▸ AUFGABEN:
[1] Drucke aus dem Forumsthread zum SQL-Verbindungsfehler einen Abschnitt wörtlich ab, der bei den Worten „habe auf meinem“ beginnt und nach „die DB zugreift.“ endet.
[2] Setze den Forumsthread zum SQL-Verbindungsfehler dort fort, wo er aufhört.

▸ VORGEGEBENER TEXT:
--------------------------------------------------
# Komischer SQL Verbindungsfehler



## gast (14. Dez 2003)

habe auf meinem rechner ne mysql datenbank laufen, hier kann ich auch darauf zugreifen, bzw. die verbindung wird hergestellt. wenn ich es jedoch auf meinen webserver lade bekomme ich die fehlermeldung: connectionrefused.

versteh nicht warum die verbindung nicht akzeptiert werden soll, da ein forum auch auf die DB zugreift.


----------



## AlArenal (14. Dez 2003)

Weil unterschieden wird von WO die Zugriffe kommen. Datenbanken bei Webhostern sind in der Regel alle NICHT von außen zugänglich, aus Sicherheitsgründen.

Siehe Onlinedokumentation auf www.mysql.com


----------



## gast (14. Dez 2003)

ja die anwendung liegt ja auch auf dem server. ist übrigens ein root-serve von puretec, also nicht nur so ein abespackter account.. ich hab ehrlichgesagt keine ahnung woran es liegen kann


----------



## AlArenal (14. Dez 2003)
--------------------------------------------------
▸ DATENAUSZÜGE:
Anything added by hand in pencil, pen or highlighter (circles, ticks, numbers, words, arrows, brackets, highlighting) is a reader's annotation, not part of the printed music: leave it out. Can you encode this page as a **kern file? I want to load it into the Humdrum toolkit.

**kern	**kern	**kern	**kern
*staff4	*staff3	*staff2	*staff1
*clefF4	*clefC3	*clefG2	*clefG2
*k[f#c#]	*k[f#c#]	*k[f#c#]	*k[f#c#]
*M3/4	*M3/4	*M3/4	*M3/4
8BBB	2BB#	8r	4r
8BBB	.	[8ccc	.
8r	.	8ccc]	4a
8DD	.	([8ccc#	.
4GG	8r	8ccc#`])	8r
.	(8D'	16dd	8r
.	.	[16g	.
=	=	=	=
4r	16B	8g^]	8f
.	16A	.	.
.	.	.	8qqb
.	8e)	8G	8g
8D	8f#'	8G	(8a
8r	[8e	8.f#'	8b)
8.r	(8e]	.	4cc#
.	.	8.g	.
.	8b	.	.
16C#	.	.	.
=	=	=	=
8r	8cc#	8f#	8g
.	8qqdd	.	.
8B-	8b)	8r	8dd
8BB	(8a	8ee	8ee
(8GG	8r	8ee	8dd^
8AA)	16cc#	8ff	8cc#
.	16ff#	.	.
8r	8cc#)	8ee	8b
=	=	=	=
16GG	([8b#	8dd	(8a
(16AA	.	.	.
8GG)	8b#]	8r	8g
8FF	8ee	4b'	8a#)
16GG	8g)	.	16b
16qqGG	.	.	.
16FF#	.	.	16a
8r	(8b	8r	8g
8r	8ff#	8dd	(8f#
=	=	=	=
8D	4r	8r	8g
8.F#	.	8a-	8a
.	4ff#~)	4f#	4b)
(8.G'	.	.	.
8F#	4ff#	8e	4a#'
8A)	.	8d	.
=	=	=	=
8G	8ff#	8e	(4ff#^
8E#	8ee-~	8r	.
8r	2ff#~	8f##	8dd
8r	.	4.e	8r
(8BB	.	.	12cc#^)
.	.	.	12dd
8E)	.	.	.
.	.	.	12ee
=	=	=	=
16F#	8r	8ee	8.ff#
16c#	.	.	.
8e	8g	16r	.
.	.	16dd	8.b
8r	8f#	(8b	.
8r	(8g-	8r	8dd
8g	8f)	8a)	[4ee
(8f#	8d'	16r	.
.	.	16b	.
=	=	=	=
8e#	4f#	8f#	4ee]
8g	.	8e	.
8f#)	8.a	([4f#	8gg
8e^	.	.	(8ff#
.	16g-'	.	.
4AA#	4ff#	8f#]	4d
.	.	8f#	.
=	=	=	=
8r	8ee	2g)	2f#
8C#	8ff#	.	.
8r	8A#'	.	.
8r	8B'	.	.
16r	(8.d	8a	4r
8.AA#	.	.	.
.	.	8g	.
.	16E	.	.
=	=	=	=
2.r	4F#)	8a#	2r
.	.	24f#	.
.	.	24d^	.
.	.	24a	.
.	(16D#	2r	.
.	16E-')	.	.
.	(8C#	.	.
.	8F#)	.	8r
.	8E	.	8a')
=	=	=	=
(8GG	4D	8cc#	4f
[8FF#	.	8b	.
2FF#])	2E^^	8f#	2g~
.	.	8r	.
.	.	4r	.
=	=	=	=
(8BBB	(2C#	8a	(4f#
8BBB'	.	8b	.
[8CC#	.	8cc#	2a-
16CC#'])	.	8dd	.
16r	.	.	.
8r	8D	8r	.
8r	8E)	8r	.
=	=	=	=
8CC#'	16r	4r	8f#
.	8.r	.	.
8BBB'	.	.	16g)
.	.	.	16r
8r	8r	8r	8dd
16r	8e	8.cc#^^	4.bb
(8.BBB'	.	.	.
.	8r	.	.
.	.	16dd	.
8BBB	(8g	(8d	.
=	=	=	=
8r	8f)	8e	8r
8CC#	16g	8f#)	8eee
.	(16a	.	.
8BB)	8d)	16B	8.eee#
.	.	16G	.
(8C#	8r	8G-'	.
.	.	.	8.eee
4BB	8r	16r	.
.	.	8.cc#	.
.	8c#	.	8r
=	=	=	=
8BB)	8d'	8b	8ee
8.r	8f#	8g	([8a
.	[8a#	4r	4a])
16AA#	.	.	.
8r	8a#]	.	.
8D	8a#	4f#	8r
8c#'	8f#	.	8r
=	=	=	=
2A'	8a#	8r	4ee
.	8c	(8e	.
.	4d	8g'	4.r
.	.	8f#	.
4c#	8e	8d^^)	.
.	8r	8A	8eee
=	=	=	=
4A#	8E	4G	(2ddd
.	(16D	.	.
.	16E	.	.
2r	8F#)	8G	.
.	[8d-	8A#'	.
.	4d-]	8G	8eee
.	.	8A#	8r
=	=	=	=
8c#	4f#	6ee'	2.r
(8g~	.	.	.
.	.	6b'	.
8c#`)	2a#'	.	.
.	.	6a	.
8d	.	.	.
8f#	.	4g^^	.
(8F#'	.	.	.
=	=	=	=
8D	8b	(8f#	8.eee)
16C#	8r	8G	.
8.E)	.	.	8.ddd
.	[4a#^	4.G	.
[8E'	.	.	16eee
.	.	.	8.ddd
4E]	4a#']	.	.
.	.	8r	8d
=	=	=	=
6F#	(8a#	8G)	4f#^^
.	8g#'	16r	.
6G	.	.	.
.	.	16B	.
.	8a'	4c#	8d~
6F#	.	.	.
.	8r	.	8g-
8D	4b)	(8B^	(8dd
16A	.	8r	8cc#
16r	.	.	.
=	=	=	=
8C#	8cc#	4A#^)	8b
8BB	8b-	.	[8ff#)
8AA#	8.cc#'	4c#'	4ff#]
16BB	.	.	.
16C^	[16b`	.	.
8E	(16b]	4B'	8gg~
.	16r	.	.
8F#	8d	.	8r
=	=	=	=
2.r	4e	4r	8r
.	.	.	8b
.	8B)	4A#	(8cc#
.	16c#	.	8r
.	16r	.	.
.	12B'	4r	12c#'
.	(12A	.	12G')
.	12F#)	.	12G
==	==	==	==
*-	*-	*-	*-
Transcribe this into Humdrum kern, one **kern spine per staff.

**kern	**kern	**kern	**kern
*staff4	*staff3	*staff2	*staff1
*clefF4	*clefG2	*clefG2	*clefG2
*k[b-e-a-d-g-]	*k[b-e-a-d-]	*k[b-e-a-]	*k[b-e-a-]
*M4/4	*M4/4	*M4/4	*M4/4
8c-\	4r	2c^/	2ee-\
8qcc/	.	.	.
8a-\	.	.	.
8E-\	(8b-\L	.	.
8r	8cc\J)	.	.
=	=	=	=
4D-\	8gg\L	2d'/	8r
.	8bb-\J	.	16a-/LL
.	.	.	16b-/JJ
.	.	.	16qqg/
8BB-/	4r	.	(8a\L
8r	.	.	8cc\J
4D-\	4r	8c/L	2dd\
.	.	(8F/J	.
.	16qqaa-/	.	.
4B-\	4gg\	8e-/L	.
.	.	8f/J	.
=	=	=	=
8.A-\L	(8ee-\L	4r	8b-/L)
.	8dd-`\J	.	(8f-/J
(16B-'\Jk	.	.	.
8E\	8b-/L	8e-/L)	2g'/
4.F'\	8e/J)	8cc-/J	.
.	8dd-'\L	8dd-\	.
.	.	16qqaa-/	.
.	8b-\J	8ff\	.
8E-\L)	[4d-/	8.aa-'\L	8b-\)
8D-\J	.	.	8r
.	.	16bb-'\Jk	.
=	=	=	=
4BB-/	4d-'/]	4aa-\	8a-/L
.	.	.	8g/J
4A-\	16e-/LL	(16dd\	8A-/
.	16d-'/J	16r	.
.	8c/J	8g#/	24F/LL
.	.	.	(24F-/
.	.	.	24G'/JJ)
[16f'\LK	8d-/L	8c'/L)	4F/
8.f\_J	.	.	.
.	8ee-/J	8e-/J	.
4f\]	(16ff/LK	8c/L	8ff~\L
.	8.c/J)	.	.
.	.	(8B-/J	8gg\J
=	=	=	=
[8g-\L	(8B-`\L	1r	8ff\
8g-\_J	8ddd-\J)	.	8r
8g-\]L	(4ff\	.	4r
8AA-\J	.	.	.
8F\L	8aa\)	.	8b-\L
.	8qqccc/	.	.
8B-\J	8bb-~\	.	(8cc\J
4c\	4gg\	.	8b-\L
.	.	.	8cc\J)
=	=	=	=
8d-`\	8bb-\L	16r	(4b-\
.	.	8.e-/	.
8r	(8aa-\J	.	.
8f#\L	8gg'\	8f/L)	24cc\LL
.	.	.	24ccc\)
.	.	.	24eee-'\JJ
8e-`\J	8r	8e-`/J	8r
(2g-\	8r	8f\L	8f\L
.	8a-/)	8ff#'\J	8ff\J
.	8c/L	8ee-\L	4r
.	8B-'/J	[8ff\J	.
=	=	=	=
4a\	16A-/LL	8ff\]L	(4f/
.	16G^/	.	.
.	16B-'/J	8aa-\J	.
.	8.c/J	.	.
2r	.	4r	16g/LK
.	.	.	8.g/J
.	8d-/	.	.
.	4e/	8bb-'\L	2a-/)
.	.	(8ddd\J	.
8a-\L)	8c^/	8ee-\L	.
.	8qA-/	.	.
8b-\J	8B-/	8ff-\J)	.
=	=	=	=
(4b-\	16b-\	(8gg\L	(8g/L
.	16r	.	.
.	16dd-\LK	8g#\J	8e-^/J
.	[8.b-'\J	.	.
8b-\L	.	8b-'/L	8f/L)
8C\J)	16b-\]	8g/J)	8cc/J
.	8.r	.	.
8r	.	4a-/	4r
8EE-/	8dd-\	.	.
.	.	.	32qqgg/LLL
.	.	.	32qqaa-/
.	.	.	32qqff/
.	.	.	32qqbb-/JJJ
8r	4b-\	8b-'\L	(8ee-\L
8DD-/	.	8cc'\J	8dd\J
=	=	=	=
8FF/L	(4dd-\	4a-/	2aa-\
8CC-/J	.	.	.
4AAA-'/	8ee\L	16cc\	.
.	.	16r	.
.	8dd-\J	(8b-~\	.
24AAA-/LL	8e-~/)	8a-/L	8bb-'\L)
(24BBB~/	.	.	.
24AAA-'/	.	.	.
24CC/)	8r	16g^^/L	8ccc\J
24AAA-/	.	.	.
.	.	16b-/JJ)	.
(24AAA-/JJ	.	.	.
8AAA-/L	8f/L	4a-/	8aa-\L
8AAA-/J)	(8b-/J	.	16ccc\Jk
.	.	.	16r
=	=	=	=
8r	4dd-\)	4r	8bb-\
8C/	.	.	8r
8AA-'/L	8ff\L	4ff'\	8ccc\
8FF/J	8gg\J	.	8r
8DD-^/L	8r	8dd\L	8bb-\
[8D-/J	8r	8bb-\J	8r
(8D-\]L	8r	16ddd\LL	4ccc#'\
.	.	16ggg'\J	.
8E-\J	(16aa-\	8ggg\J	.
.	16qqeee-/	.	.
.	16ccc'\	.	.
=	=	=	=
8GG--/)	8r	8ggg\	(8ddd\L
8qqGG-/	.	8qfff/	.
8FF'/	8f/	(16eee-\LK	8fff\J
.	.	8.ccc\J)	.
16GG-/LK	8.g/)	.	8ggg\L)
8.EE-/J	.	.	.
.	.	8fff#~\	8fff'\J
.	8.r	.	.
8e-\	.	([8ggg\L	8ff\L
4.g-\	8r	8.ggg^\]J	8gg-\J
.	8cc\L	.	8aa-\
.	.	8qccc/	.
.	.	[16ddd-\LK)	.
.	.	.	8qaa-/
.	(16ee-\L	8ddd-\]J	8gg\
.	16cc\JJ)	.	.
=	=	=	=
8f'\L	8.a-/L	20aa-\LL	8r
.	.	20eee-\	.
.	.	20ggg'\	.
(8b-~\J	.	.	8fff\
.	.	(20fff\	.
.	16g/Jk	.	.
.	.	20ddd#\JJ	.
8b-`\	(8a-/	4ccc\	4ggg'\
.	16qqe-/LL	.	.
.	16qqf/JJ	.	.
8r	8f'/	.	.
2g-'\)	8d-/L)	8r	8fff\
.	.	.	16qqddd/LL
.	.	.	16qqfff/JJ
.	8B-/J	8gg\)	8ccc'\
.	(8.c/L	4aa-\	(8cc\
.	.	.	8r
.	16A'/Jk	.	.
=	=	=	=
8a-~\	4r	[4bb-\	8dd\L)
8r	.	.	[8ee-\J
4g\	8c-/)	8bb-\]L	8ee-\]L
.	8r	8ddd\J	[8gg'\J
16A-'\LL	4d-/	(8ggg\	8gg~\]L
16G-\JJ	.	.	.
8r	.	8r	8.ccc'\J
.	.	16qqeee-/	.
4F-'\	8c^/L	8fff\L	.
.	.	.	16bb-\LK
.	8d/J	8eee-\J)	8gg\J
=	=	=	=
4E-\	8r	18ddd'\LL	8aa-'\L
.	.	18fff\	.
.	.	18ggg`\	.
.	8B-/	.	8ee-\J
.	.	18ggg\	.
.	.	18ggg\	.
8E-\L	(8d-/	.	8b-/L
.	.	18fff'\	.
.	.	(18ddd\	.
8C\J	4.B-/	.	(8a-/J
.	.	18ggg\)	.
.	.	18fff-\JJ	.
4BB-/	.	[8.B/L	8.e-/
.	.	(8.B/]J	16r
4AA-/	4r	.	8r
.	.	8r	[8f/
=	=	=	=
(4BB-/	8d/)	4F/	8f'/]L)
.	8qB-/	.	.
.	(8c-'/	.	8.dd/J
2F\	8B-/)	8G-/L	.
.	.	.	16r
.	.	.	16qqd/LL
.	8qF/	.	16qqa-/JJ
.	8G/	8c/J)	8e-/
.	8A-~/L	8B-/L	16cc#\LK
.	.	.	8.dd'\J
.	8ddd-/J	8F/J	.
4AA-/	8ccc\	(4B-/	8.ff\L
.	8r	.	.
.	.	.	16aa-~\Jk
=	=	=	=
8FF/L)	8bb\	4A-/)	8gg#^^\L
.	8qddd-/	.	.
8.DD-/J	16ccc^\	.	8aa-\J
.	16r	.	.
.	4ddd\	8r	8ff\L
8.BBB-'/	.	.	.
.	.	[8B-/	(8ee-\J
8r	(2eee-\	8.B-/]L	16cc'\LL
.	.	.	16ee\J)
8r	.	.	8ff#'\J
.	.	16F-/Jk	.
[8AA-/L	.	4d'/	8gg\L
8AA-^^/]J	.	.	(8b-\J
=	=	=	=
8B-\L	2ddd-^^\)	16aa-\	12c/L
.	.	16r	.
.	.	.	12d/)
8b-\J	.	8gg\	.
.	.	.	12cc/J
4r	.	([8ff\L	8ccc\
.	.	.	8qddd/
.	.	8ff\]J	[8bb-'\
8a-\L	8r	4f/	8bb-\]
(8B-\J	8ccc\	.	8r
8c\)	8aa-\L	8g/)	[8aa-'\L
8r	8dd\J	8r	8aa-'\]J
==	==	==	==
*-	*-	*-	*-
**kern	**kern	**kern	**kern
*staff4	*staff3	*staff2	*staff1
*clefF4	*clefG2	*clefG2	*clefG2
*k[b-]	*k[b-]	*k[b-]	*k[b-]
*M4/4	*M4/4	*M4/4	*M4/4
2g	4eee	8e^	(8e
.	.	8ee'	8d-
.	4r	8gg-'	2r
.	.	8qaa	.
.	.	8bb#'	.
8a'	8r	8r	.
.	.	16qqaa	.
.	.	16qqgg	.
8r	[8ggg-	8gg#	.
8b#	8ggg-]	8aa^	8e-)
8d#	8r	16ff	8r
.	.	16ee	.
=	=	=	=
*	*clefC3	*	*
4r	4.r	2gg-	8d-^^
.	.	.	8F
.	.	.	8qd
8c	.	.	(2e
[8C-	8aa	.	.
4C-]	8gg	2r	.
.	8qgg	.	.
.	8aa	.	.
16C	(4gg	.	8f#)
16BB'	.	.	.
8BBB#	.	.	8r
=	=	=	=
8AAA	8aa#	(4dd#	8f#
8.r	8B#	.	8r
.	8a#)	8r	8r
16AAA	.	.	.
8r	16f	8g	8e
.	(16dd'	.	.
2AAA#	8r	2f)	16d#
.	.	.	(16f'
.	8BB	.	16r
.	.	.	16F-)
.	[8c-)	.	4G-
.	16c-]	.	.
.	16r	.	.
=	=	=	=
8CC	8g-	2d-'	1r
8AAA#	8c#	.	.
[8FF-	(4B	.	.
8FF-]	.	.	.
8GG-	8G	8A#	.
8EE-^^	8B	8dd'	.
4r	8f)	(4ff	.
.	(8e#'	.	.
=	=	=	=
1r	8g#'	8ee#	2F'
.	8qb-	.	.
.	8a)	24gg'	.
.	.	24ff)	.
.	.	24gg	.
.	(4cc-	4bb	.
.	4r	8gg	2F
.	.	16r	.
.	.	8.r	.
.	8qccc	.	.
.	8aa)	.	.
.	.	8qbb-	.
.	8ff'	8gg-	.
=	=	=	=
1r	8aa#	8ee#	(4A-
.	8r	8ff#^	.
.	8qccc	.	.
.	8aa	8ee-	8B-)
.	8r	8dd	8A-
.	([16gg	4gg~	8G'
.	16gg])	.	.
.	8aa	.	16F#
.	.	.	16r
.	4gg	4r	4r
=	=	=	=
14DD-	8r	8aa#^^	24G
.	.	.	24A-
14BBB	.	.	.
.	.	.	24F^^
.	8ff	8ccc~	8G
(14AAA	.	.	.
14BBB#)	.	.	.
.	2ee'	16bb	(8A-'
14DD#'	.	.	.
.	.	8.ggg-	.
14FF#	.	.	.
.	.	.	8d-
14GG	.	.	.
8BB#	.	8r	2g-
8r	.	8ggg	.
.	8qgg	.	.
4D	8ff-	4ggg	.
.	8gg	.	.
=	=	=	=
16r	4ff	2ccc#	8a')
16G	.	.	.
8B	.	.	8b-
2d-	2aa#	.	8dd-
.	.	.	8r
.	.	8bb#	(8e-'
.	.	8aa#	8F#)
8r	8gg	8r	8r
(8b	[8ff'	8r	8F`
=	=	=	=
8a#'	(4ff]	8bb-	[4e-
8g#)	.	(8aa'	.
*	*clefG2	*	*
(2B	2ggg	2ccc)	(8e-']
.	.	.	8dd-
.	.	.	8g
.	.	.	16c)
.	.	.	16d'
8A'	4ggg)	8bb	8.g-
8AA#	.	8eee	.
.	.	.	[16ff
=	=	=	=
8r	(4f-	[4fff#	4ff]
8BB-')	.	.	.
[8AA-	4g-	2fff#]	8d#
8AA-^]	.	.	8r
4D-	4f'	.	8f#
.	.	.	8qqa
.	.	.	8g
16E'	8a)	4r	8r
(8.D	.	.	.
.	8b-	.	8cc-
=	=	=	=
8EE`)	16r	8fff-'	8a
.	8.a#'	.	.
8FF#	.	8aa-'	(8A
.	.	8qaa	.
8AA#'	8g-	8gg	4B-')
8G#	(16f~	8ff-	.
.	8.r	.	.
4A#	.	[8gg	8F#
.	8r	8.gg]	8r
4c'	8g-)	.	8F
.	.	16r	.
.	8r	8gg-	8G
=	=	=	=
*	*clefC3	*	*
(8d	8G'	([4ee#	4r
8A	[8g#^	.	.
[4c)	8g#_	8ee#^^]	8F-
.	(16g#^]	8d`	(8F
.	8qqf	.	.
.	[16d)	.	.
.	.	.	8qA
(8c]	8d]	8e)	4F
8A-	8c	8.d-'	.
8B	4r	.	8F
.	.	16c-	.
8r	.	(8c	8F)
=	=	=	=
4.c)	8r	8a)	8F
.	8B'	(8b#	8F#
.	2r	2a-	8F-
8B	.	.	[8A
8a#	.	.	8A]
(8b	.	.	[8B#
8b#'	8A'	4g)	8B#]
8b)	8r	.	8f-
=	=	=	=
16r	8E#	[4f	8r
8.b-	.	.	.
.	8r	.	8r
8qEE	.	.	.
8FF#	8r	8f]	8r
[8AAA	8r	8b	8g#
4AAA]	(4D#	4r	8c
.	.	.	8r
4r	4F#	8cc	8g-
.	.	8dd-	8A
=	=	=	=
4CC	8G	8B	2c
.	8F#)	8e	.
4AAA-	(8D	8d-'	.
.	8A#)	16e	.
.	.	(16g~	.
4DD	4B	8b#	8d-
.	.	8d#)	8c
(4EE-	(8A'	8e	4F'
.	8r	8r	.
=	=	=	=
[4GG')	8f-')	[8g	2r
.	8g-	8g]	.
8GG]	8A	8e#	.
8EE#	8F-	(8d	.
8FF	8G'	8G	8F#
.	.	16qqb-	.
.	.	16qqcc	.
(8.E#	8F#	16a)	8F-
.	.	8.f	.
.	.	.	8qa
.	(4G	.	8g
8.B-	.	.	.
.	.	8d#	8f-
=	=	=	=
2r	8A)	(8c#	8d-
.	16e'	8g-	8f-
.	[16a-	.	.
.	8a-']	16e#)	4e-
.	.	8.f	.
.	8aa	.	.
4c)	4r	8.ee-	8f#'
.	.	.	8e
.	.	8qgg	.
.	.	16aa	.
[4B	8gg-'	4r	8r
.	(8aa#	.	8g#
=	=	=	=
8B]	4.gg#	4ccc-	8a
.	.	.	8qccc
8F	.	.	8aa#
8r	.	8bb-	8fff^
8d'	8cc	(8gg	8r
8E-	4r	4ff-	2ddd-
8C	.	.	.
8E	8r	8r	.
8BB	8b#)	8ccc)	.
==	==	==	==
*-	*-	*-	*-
--------------------------------------------------
▸ ANTWORTEN IN REIHENFOLGE:
[1]
habe auf meinem rechner ne mysql datenbank laufen, hier kann ich auch darauf zugreifen, bzw. die verbindung wird hergestellt. wenn ich es jedoch auf meinen webserver lade bekomme ich die fehlermeldung: connectionrefused.

versteh nicht warum die verbindung nicht akzeptiert werden soll, da ein forum auch auf die DB zugreift.

[2]
Lass mich raten, du hast MySQL nicht konfiguriert um auf Anfragen über TCP/IP zu lauschen.


----------



## gast (14. Dez 2003)

warum tcp/ip? da läuft ein forum perfekt drauf und die anwendung liegt AUF DEM SERVER.


----------



## AlArenal (14. Dez 2003)

Weil JDBC die Verbidung über TCP/IP und nicht über einen Socket herstellt.


----------



## gast (14. Dez 2003)

aha, kannst du mir auch sagen wo ich da was genau einstellen muss bei mysql?


----------



## AlArenal (14. Dez 2003)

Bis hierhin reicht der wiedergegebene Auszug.